Como embajador en Washington, pude ver cómo pasamos de país paria a ser una Colombia heroica. La lucha de los colombianos, además de salvar la democracia, generó una solidaridad universal que favoreció, entre otras cosas, el respaldo al Plan Colombia y la aprobación del tratado de libre comercio.
En el recorrido descrito también me tocó participar en la misión de enfrentar esa otra cara de Colombia, la faceta oscura de quienes han impedido –hasta hoy– que seamos un país en paz. Como tantos colombianos, en particular los servidores públicos, salía a trabajar sin la certeza de que volvería a cenar con mis hijos. Y luchando con las uñas, muchas veces en medio de las más terribles amenazas y actos de barbarie, los colombianos fuimos derrotando, uno a uno, a esos monstruos.

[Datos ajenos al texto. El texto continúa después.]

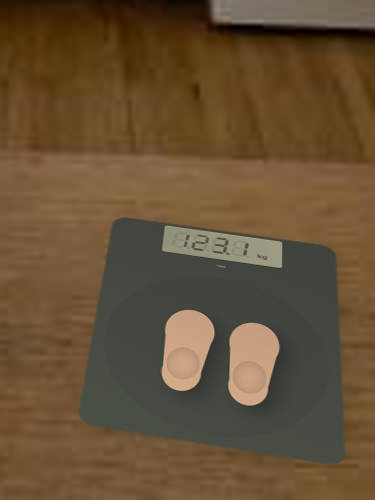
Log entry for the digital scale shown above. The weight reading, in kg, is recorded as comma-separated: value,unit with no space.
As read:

Pablo Escobar; Rodríguez Gacha, el ‘Mexicano’; ‘Alfonso Cano’, el ‘Mono Jojoy’...
Hago esta apretada reseña no por nostalgia decadente, sino para invocar la dudosa legitimidad que otorgan el paso de los años y el hecho de haber vivido de primera mano el recorrido de sangre, guerra y dolor que ha signado la historia de nuestro país. Nací con el Frente Nacional. Desde ese momento hasta hoy, me consta que todos los presidentes –cada uno a su manera– han soñado con dejarles a las futuras generaciones el legado de una Nación en paz. Pero esta es la primera vez que existe la posibilidad objetiva de llegar al final de la pesadilla. Está al alcance de la mano. No la dejemos escapar.
Dictum. La paz, el odio y el amor no tienen memoria. Se construyen cada mañana. Hay que empezar, otra vez, todos los días.